For those of you who are interested in these sort of things, I have just bought a Samyang 12mm Ultra Wide Angle for my Fuji X camera. They are fantastic value for money being cheaper than anything similar with exceptional sharpness - but manual focus only. Here is just one of my latest photos taken after a very nice lunch in the pub opposite










This is Titchfield Abbey which in days gone by was an abbey and a private dwelling for Lord Wriothesley, 1st Earl of Southampton - he got it cheap from Henry V111. The pub opposite, The Fisherman's Rest is lovely - two main courses, two puds and two drinks (good beer) for less than £21 - can't be bad

Have a good weekend

*

*


----------



## Silver Hawk (Dec 2, 2003)

Very nice...I'd like one of these (lens...not the castle) :thumbsup:

Have you done any post camera processing to correct the perspective? The towers at each end look pretty vertical whereas I would have expected them to lean in a bit...so was just wondering....


----------



## William_Wilson (May 21, 2007)

What is the sensor size/format on the Fuji cam?

Later,
William


----------



## aroma (Dec 11, 2009)

It's an APS C sensor 16MP.

Yes I corrected the perspective as unless you are shooting exactly horizontally, you get converging verticals as with any ultra wide lens I suppose.

Cheers


----------



## Silver Hawk (Dec 2, 2003)

Ordered one of these lenses...really looking forward to its arrival.
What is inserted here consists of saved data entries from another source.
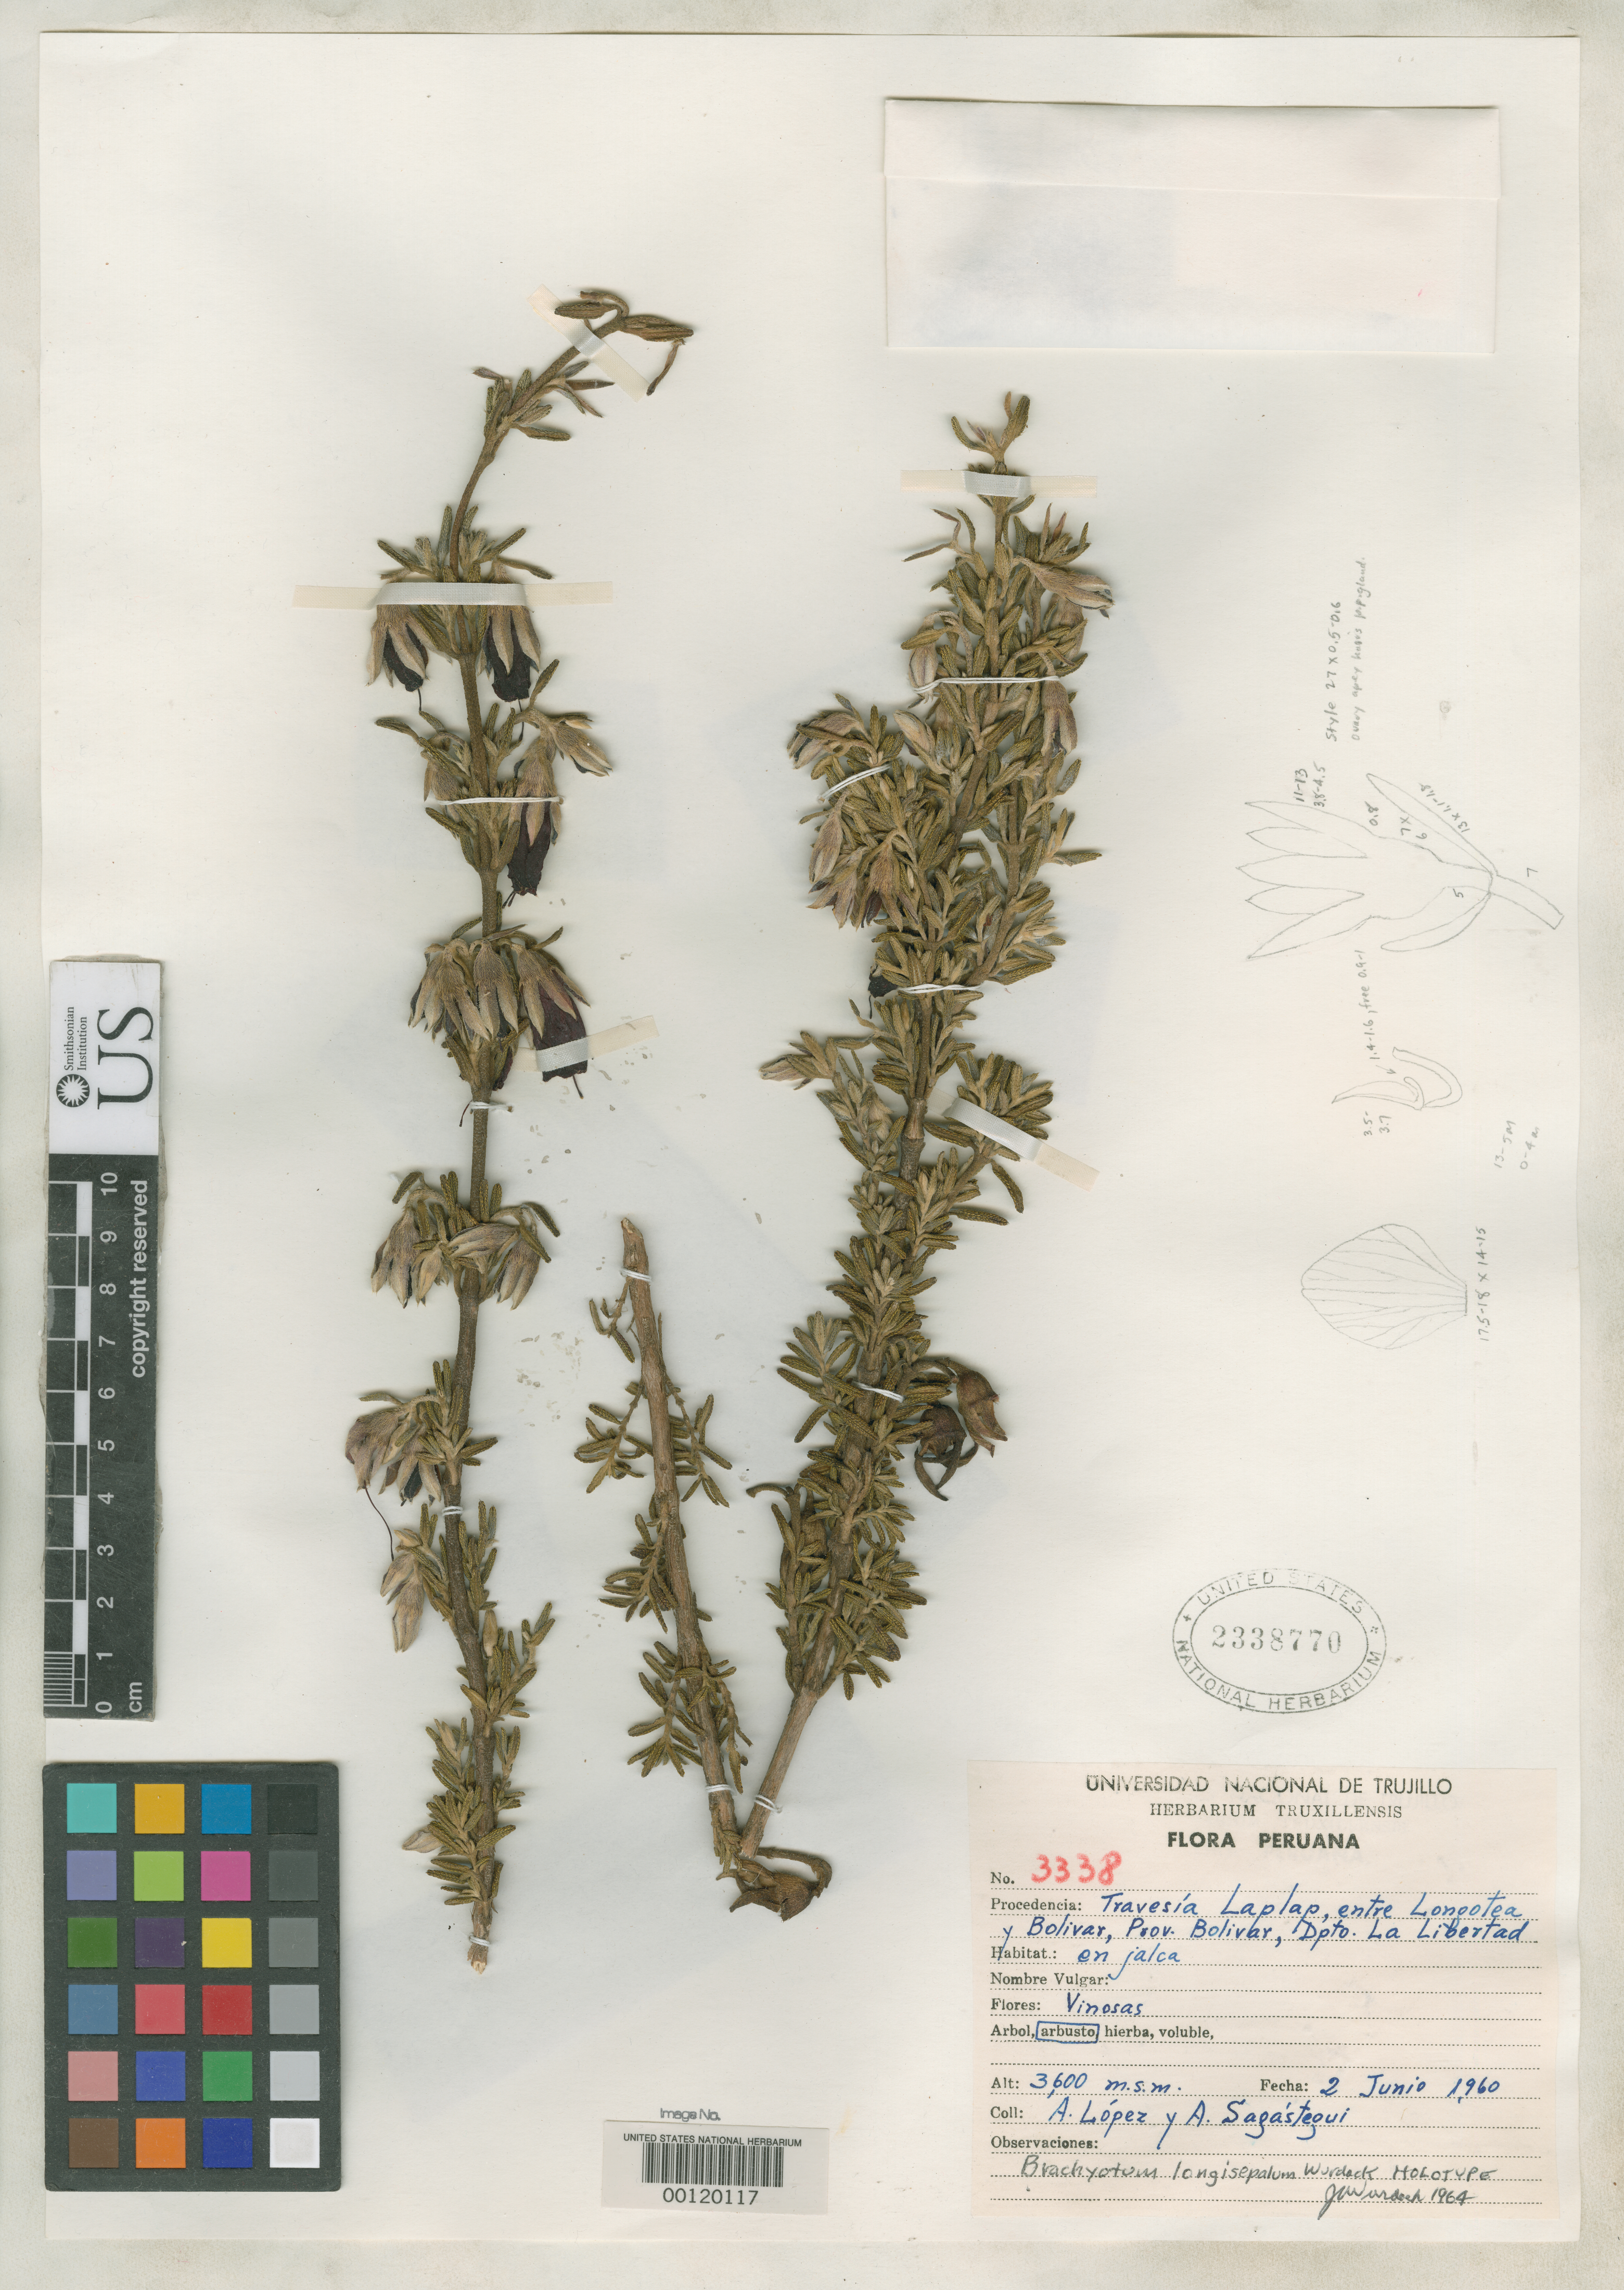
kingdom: Plantae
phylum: Tracheophyta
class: Magnoliopsida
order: Myrtales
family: Melastomataceae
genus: Brachyotum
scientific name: Brachyotum longisepalum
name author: Wurdack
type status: Holotype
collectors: A. Lopez & A. Sagástegui A.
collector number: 3338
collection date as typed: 02 Jun 1960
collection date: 1960-06-02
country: Peru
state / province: La Libertad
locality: Travesia Laplap.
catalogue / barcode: US 2338770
Thanks for heads up. :thumbsup:


----------



## Silver Hawk (Dec 2, 2003)

It finally arrived today. What a great lens :thumbsup: ...really sharp even when fully open but at the other end, f16 and f22, it is rather poor. Going to have fun with it, but a quick photo outside our house. No problem with it being manual focus once Focus Magnify is assigned to C1 on the a6000 and set to Aperture Priority:


----------



## aroma (Dec 11, 2009)

If you set the focus to just before the 'L' of the infinity mark on the lens, everything from about 5 foot to infinity is in focus. Then you can forget about the manual focus bit, just set the aperture and fire away - simples


----------



## Silver Hawk (Dec 2, 2003)

aroma said:


> If you set the focus to just before the 'L' of the infinity mark on the lens, everything from about 5 foot to infinity is in focus. Then you can forget about the manual focus bit, just set the aperture and fire away - simples


 I couldn't possibly do that. 

If there is no auto-focus, I want to *see* that it is in focus. Can't teach an old dog new trick and all that.... :wheelchair:


----------



## aroma (Dec 11, 2009)

Silver Hawk said:


> I couldn't possibly do that.
> 
> If there is no auto-focus, I want to *see* that it is in focus. Can't teach an old dog new trick and all that.... :wheelchair:


 It's a good job we're all different - I have to say that I find this technique very useful especially when there isn't a lot of time to compose leisurely 

This is the lens' performance throughout its range:










As you say, f16 and f22 are just good to fair but the other apertures are extremely good with f5.6 being superb. Not bad for a cheap lens


----------